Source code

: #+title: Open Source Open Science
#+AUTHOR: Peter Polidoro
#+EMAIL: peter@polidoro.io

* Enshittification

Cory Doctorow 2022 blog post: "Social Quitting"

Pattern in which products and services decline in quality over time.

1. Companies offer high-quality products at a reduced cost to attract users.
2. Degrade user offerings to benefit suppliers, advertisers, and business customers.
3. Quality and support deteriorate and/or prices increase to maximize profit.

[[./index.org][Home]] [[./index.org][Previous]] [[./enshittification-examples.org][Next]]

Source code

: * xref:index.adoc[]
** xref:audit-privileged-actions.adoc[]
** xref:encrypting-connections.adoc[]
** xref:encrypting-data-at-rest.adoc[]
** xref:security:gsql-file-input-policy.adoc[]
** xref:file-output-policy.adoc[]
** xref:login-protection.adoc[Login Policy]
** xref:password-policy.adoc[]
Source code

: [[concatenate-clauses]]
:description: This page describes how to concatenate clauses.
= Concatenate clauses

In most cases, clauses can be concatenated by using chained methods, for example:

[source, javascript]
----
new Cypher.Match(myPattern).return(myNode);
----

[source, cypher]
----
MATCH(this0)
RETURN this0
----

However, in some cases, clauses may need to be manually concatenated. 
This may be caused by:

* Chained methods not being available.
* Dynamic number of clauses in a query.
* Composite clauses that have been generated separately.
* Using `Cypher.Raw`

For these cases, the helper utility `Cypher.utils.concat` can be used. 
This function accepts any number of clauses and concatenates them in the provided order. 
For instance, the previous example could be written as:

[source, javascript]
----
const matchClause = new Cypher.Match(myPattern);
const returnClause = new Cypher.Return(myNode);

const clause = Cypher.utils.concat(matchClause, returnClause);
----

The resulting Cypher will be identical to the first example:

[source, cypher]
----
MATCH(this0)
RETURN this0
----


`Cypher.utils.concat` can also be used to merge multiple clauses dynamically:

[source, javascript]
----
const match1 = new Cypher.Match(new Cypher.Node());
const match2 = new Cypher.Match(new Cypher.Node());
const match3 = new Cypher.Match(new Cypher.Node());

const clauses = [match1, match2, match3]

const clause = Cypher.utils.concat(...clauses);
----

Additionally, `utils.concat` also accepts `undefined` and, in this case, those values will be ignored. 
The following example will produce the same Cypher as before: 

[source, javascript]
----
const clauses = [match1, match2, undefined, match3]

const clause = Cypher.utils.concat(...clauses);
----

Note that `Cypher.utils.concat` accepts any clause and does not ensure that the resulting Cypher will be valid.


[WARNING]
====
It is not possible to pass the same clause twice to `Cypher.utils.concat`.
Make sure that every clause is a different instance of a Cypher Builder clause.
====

- - - -

What is wanted is every line from the first line of the entries through the line that contains "3. Quality and", given again exactly.

Source code

: #+title: Open Source Open Science
#+AUTHOR: Peter Polidoro
#+EMAIL: peter@polidoro.io

* Enshittification

Cory Doctorow 2022 blog post: "Social Quitting"

Pattern in which products and services decline in quality over time.

1. Companies offer high-quality products at a reduced cost to attract users.
2. Degrade user offerings to benefit suppliers, advertisers, and business customers.
3. Quality and support deteriorate and/or prices increase to maximize profit.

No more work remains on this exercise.